Authors used the cardiac MCK-Cre conditional knockout mouse, a model with prominent cardiac hypertrophy and an aggressive mortality rate, in parallel studies. SBT-589 was dosed daily by subcutaneous injection (60mg/kg) beginning at 4 weeks of age until the animals succumbed to the disease. Investigators noted that they performed an echocardiogram at baseline, 4 weeks of age, and 7 weeks of age.

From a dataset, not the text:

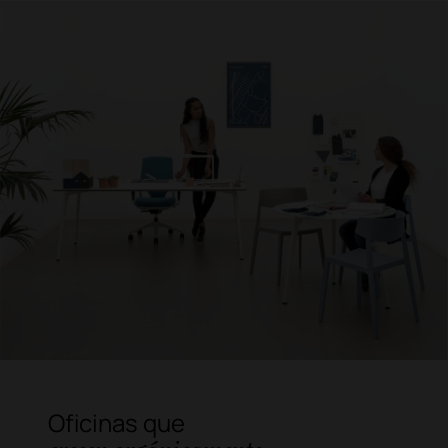
Oficinas que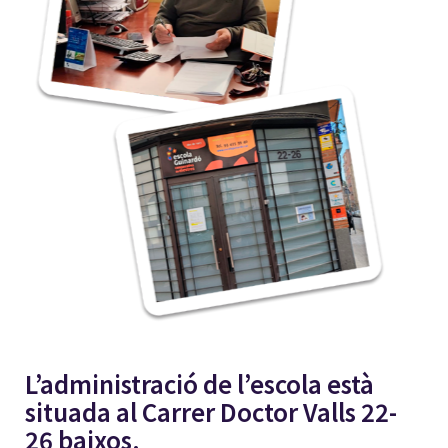
L’administració de l’escola està
situada al Carrer Doctor Valls 22-
26 baixos.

Additional findings showed that SBT-589 significantly reduced various parameters of cardiac hypertrophy following 3 weeks of the daily dosing. Findings showed that SBT-589 delayed the onset of mortality by 20 days compared with vehicle control, which authors wrote as a notable observation in a model since it typically does not live past 80 days.
“There are currently no therapies that directly address the heart disease in FA, which is a leading cause of death. Our results suggest that SBT-589 could slow progression of cardiomyopathy,” Kropp added. “We are currently finishing up the next round of studies examining the potential of SBT-589 and expect to gain deeper insights into the cardioprotective effects. Thus far, SBT-589 is also progressing successfully through developmental stage gates, bringing it closer to potential testing human trials. Our team has a shared passion for the therapeutic potential of targeting mitochondria, with the hopes of improving the lives of individuals living with FA.”